For the infrastructure sector, a diesel price movement of this scale can impact every aspect of project delivery, affecting both large, established contractors, and small and medium-sized enterprises (SMEs) still gaining a foothold in the industry.

If the sector fails to adapt before the pressure reaches construction sites, many operators may be forced to shut down temporarily, others permanently, and projects could grind to a halt. The public infrastructure sector will feel the strain most sharply, where delays in delivering essential services place entire communities at risk. When there is a fuel price spike, so do operating and material expenses as pressure moves through the supply chain.

When meta-events like these happen, two words guide our approach: governance and implementation.

Implementation: disciplined execution is the first line of cost defence

Consistent implementation under financial pressure starts with disciplined planning,  clear operational standards and firm cost control. These are important ways for contractors to absorb volatile fuel prices. The line between a project that holds its budget and one that exceeds it is usually drawn long before the first machine is switched on.

Equipment deployment, site logistics, transport routing, and construction sequencing determine how much fuel a project consumes or wastes. Left unmanaged, inefficiencies at this level accumulate in the background and surface suddenly as cost overruns late in the project lifecycle, when they are hardest to address.

Projects that are poorly structured at the design stage carry their inefficiencies through to completion, locking in problems that become harder and more expensive to correct once the work has been actioned. Fuel requirements, site movement patterns, and logistics dependencies must be resolved during early planning, before construction activity exposes any weaknesses built into the plan.

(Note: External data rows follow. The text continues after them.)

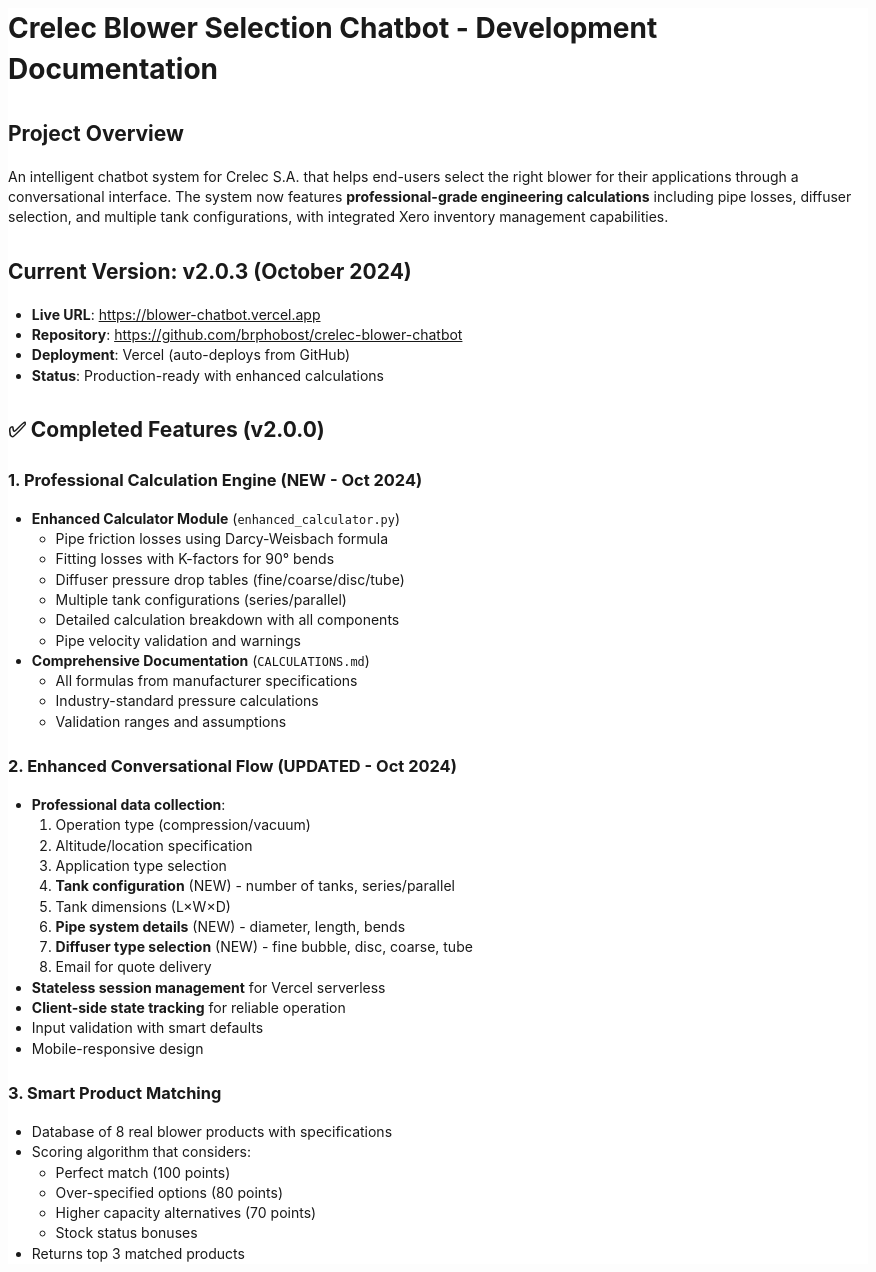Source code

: # Crelec Blower Selection Chatbot - Development Documentation

## Project Overview
An intelligent chatbot system for Crelec S.A. that helps end-users select the right blower for their applications through a conversational interface. The system now features **professional-grade engineering calculations** including pipe losses, diffuser selection, and multiple tank configurations, with integrated Xero inventory management capabilities.

## Current Version: v2.0.3 (October 2024)
- **Live URL**: https://blower-chatbot.vercel.app
- **Repository**: https://github.com/brphobost/crelec-blower-chatbot
- **Deployment**: Vercel (auto-deploys from GitHub)
- **Status**: Production-ready with enhanced calculations

## ✅ Completed Features (v2.0.0)

### 1. **Professional Calculation Engine** (NEW - Oct 2024)
- **Enhanced Calculator Module** (`enhanced_calculator.py`)
  - Pipe friction losses using Darcy-Weisbach formula
  - Fitting losses with K-factors for 90° bends
  - Diffuser pressure drop tables (fine/coarse/disc/tube)
  - Multiple tank configurations (series/parallel)
  - Detailed calculation breakdown with all components
  - Pipe velocity validation and warnings
- **Comprehensive Documentation** (`CALCULATIONS.md`)
  - All formulas from manufacturer specifications
  - Industry-standard pressure calculations
  - Validation ranges and assumptions

### 2. **Enhanced Conversational Flow** (UPDATED - Oct 2024)
- **Professional data collection**:
  1. Operation type (compression/vacuum)
  2. Altitude/location specification
  3. Application type selection
  4. **Tank configuration** (NEW) - number of tanks, series/parallel
  5. Tank dimensions (L×W×D)
  6. **Pipe system details** (NEW) - diameter, length, bends
  7. **Diffuser type selection** (NEW) - fine bubble, disc, coarse, tube
  8. Email for quote delivery
- **Stateless session management** for Vercel serverless
- **Client-side state tracking** for reliable operation
- Input validation with smart defaults
- Mobile-responsive design

### 3. **Smart Product Matching**
- Database of 8 real blower products with specifications
- Scoring algorithm that considers:
  - Perfect match (100 points)
  - Over-specified options (80 points)
  - Higher capacity alternatives (70 points)
  - Stock status bonuses
- Returns top 3 matched products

A project designed around real delivery conditions, with realistic timelines, consolidated site activity, and logistics aligned to resource availability, enters implementation  with a measurable cost advantage that carries through the life of the project.

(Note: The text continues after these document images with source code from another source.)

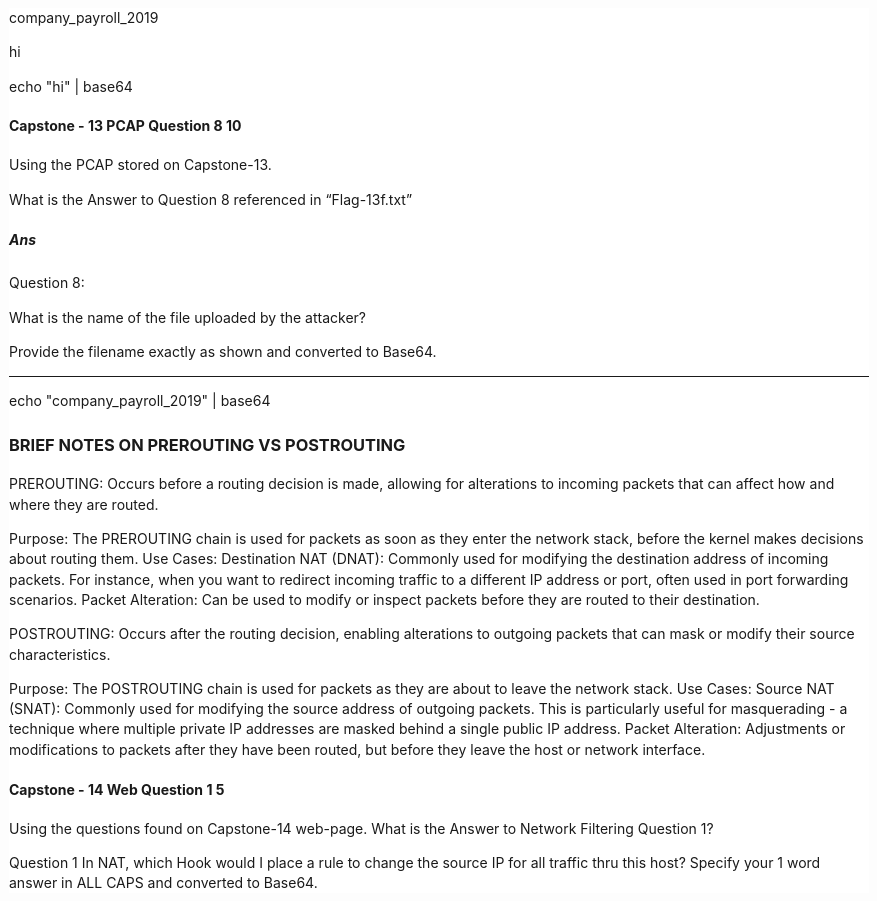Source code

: company_payroll_2019

hi

echo "hi" | base64


#### Capstone - 13 PCAP Question 8 10 ####

Using the PCAP stored on Capstone-13.

What is the Answer to Question 8 referenced in “Flag-13f.txt”

##### Ans #####
Question 8:

What is the name of the file uploaded by the attacker?

Provide the filename exactly as shown and converted to Base64.

-------------------------------------------------------------------------------
echo "company_payroll_2019" | base64


### BRIEF NOTES ON PREROUTING VS POSTROUTING ###

PREROUTING: Occurs before a routing decision is made, allowing for alterations to incoming packets that can affect how and where they are routed.

Purpose: The PREROUTING chain is used for packets as soon as they enter the network stack, before the kernel makes decisions about routing them.
Use Cases:
Destination NAT (DNAT): Commonly used for modifying the destination address of incoming packets. For instance, when you want to redirect incoming traffic to a different IP address or port, often used in port forwarding scenarios.
Packet Alteration: Can be used to modify or inspect packets before they are routed to their destination.


POSTROUTING: Occurs after the routing decision, enabling alterations to outgoing packets that can mask or modify their source characteristics.

Purpose: The POSTROUTING chain is used for packets as they are about to leave the network stack.
Use Cases:
Source NAT (SNAT): Commonly used for modifying the source address of outgoing packets. This is particularly useful for masquerading - a technique where multiple private IP addresses are masked behind a single public IP address.
Packet Alteration: Adjustments or modifications to packets after they have been routed, but before they leave the host or network interface.


#### Capstone - 14 Web Question 1 5 ####

Using the questions found on Capstone-14 web-page.
What is the Answer to Network Filtering Question 1?

Question 1
In NAT, which Hook would I place a rule to change the source IP for all traffic thru this host?
Specify your 1 word answer in ALL CAPS and converted to Base64.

Governance: building the systems that make fuel costs manageable

Governance is a crucial part of moving from coordination to control to implementation. It’s the real processes and systems we often hear about applied to the real-world site, as they give project teams clear visibility across every site and supplier relationship. By securing bulk fuel procurement agreements, project managers more effectively shield projects from spot market volatility by locking in pricing for the duration of the work, giving planners the certainty they need to manage budgets and keep delivery on track. Consolidated fuel logistics on multi-contractor sites further strengthen purchasing leverage and reduce the inefficiencies that come with each contractor managing supply in isolation.

At the project level, deeper use of telematics and GPS-based fleet management systems give project managers the ability to monitor consumption patterns more closely, cut idle time, and stop unauthorised usage before developing into material budget risk. Fuel management systems with site-level consumption dashboards turn that visibility into daily operating decisions instead of delayed monthly reviews. Data is now bridging the time gap, allowing decisions to be at the speed of fuel consumption that can have a highly positive effect on efficiency and overall project viability. Finally, adopting a maintenance mindset that is preventive versus reactive, which protects engine efficiency and stops poorly maintained equipment from quietly driving up fuel consumption and generating unpredictable stoppages.

Recent global market shifts and geopolitical disruptions have once again exposed how quickly stable pricing can unravel under pressure. The best defence is taking the first step: tightening internal operational controls and putting the structures needed in place that allow projects to adjust quickly when conditions materially change.